Hacker News new | ask | show | jobs
by seminatl 2400 days ago
This does not really have anything to do with either kubernetes or networks. If your computer is busy, it won't be able to process packets. Accessing certain kernel stats via proc, sys, or other special files may be really expensive. For example /proc/pid/smaps of a running mysqld takes 2 seconds on a computer I happen to have on hand. Sometimes when you have many cores it is expensive to produce some of the fields of /proc/pid/stat because the kernel has to visit numerous per-cpu data structures. /proc/pid/statm is better for this reason, if it contains what you are looking for.

TL;DR reading kernel stats can take a long time and cost a lot of CPU cycles. It costs more for more containers, and more on bigger machines.

4 comments

True, it does not have anything to do with k8s or networks, but, that's the context in which this issue arose: when they noticed a higher network latency on a kubernetes cluster.

The value of this blog post isn't only in the "why" ("reading kernel stats can take a long time and cost a lot of CPU cycles"), but also in the "how" they went about finding the cause of the symptoms is also of interest.

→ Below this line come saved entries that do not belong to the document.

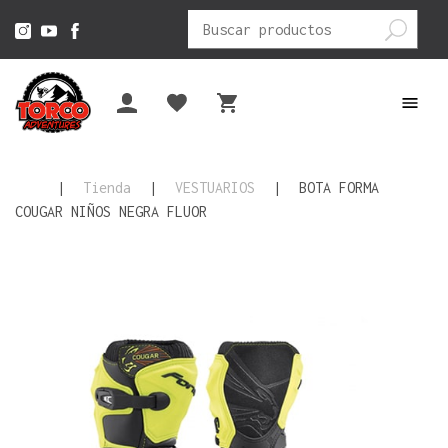
Buscar
por:
|
Tienda
|
VESTUARIOS
|
BOTA FORMA
COUGAR NIÑOS NEGRA FLUOR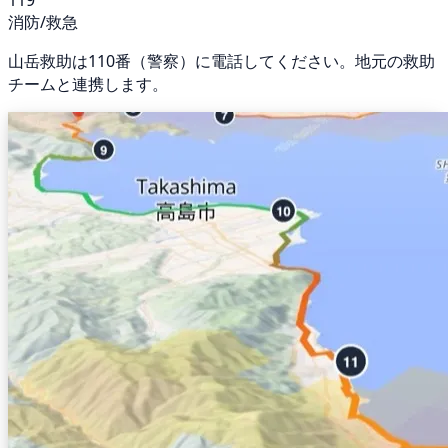
119
消防/救急
山岳救助は110番（警察）に電話してください。地元の救助
チームと連携します。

> This does not really have anything to do with either kubernetes or networks.

The article is literally about an issue that was experienced while operating kkbernetes clusters.

FTA:

> Essentially, applications running on our Kubernetes clusters would observe seemingly random latency of up to and over 100ms on connections, which would cause downstream timeouts or retries.

Sounds like a problem affecting Kubernetes to me, and an important one.

More importantly, it sounds like a non-trivial problem that others operating Kubernetes clusters would be interested in learning how to identify and how to search for the root cause.

It has literally nothing to do with K8s. An equally suitable title would have been "Debugging network stalls on the Intel Xeon processor" or "Debugging network stalls on planet Earth".
I feel like the title is somewhat appropriate: part of the post was about selectively removing parts of Kubernetes networking, and digging through the kernel networking stack, to troubleshoot the issue
Simple answer really - anything with Kubernetes in the title gets more clicks.